TEKS SUMBER —
::::::::

Mengulik Falsafah Puasa Menurut Aristoteles
Oleh
: Rifky Nurkarim (Anggota Wakil Ketua 1 Bidang Kaderisasi)
Puasa adalah
sebuah perjalanan spiritual yang menyucikan jiwa dan merenungkan rahmat-Nya. Menahan
diri dari makan dan minum, berpuasa bukan sekadar menahan perut yang lapar. Tetapi
sebuah latihan untuk menguasai diri, dan menggapai puncak kebahagiaan yang
sejatinya bisa dirasakan oleh semua orang disetiap detik yang kita tahan, kita
temukan kekuatan dalam kesederhanaan. Puasa mengajarkan arti kesabaran dan
menguatkan ikatan batin dengan Sang Pencipta. Dalam sahur dan berbuka, kita
berkumpul, berbagi nikmat dalam kebersamaan yang indah. Puasa mempersatukan
hati yang penuh gembira dan menyuburkan kasih yang tiada tara.

::::::::

UJI PEMAHAMAN —
(1) Menurut teks tentang falsafah puasa, apa yang diajarkan oleh puasa?
(2) Tentukan apakah setiap pernyataan berikut sesuai dengan tulisan tentang falsafah puasa, lalu kutip kata-kata teks yang menjadi penentunya.
(a) Berpuasa hanyalah menahan perut yang lapar.
(b) Saat sahur dan berbuka, orang berkumpul dan berbagi nikmat.
(c) Puasa memisahkan hati yang penuh gembira.
(3) Sambung tulisan tentang falsafah puasa ini, dimulai setelah kalimat terakhirnya.
Materi di bawah tidak diperlukan untuk pengerjaan ini.

DAFTAR DATA —
::::::::

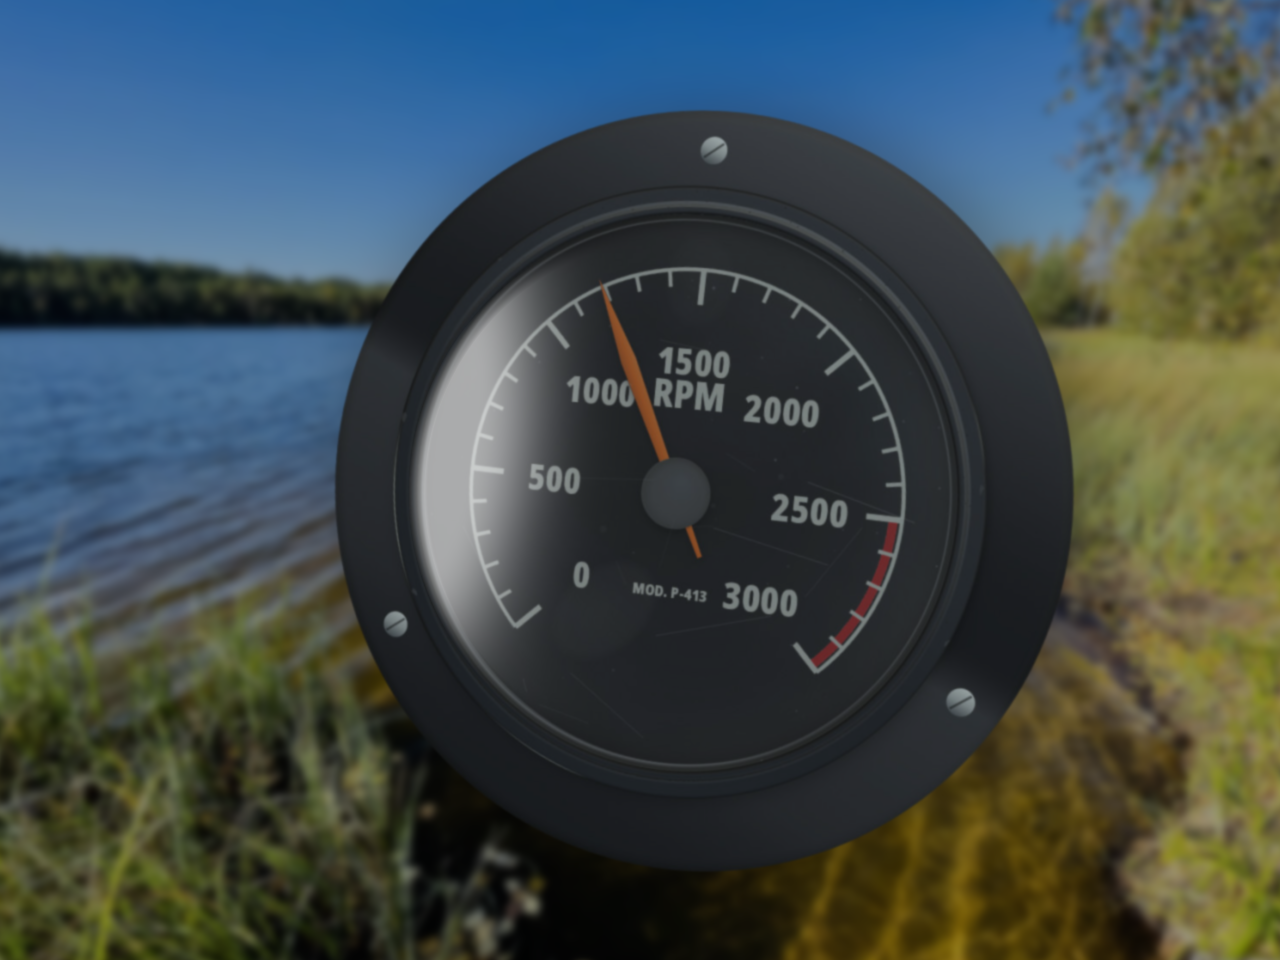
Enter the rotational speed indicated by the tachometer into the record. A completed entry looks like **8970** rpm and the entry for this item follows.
**1200** rpm
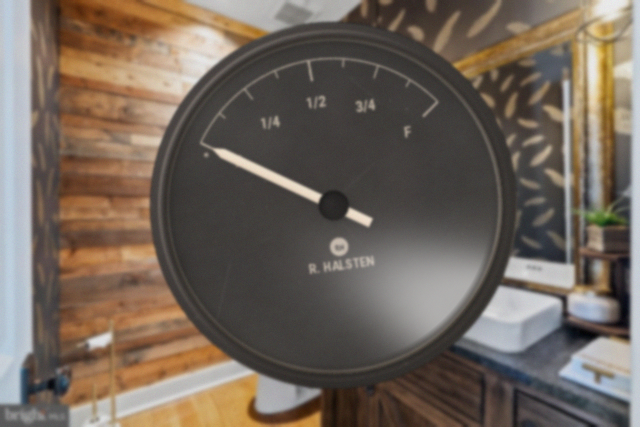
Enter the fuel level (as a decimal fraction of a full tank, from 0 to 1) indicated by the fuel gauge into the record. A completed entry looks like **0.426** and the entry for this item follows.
**0**
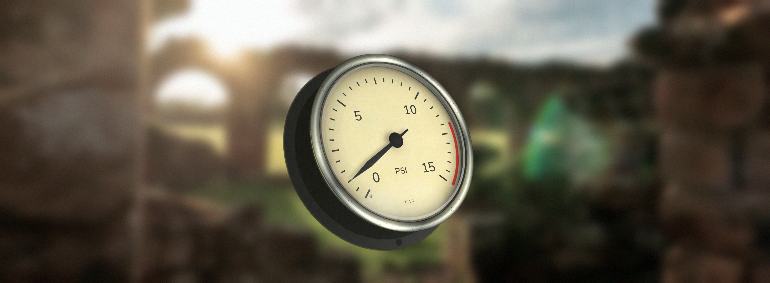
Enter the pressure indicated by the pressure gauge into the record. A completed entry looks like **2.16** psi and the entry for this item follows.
**1** psi
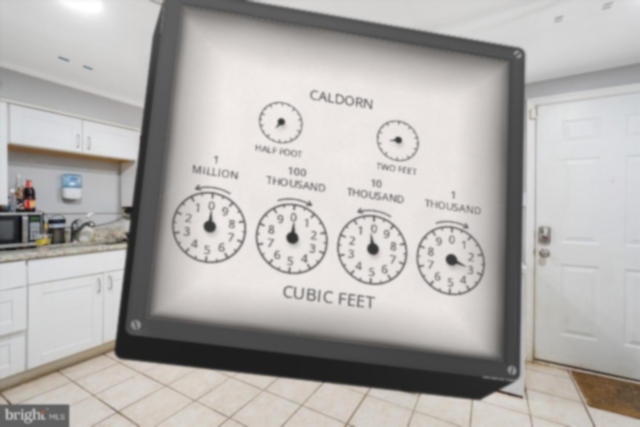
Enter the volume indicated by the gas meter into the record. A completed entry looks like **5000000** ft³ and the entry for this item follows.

::::::::

DAFTAR JAWABAN —
(1) Puasa mengajarkan arti kesabaran dan menguatkan ikatan batin dengan Sang Pencipta.

(2)
(a) Tidak: "berpuasa bukan sekadar menahan perut yang lapar"
(b) Ya: "Dalam sahur dan berbuka, kita berkumpul, berbagi nikmat dalam kebersamaan yang indah"
(c) Tidak: "Puasa mempersatukan hati yang penuh gembira"

(3)
Berbicara
tentang puasa ada pandangan tersendiri menurut Aristoteles, seorang filosof
yang lahir pada tahun 384 SM di Stagria, sebuah kota di Thrace Yunani. Dalam
perspektifnya Aristoteles berpendapat bahwa puasa merupakan metode untuk
mencapai kebahagiaan yang ditawarkan oleh agama Islam. Karena dalam berpuasa
pasti merasakan kesengsaraan dari hawa nafsunya dan setelah itu terlewati maka
didapatlah kebahagiaan.
“Setiap manusia melakukan sesuatu untuk
mencapai tujuan terakhir, tujuan terakhir tersebut adalah kebahagiaan.”
-Aristoteles
Dalam Kamus
Besar Bahasa Indonesia (KBBI) kebahagiaan adalah kesenangan dan ketenteraman
hidup lahir batin. Sedangkan menurut Webster kebahagiaan adalah kesejahteraan
yang ditandai dengan emosi mulai sering merasakan kesenangan, merasa puas dan
senang dengan pengalaman.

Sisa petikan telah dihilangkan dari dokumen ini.